Overall, we do well in terms of job quantity. The employment rate (the proportion of the working age population with jobs) stands at 72.5% compared to an OECD average of 66.4%. However, the Scandinavian countries rank higher for this indicator (eg Sweden, 75.5%.)
It is interesting to note that the employment rate in the United States is, at 68.7%, just a bit above the OECD average. Poor job quality does not provide an obvious boost to jobs.
The gap between the employment rate of prime age men and disadvantaged groups (each of youth, older workers, young mothers, persons with disabilities) is slightly below average in Canada, but well below leading countries.

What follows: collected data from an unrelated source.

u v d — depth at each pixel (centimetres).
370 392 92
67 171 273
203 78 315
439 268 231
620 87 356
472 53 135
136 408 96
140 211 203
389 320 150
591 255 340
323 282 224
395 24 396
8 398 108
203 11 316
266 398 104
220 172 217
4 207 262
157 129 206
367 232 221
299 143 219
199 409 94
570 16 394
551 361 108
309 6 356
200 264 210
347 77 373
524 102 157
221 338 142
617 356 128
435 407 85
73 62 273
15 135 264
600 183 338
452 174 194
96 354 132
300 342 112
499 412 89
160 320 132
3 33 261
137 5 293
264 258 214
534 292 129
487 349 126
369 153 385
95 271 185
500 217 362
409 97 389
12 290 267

The annual gender earnings gap in Canada is slightly worse than the OECD average of 39.0% – women earn 39.7% less here than do men, compared to a gap of 24.4% in Sweden. And unlike most other countries, progress in closing the gender gap has stalled.
Where we fare especially badly is in terms of low income. The low income rate for the working age population (percentage with incomes below one half of median annual income) is 12.8% in Canada compared to an average of 10.6% for the OECD, and just 9.4% in Sweden and 6.7% in Denmark.
Canada could and should be doing much better.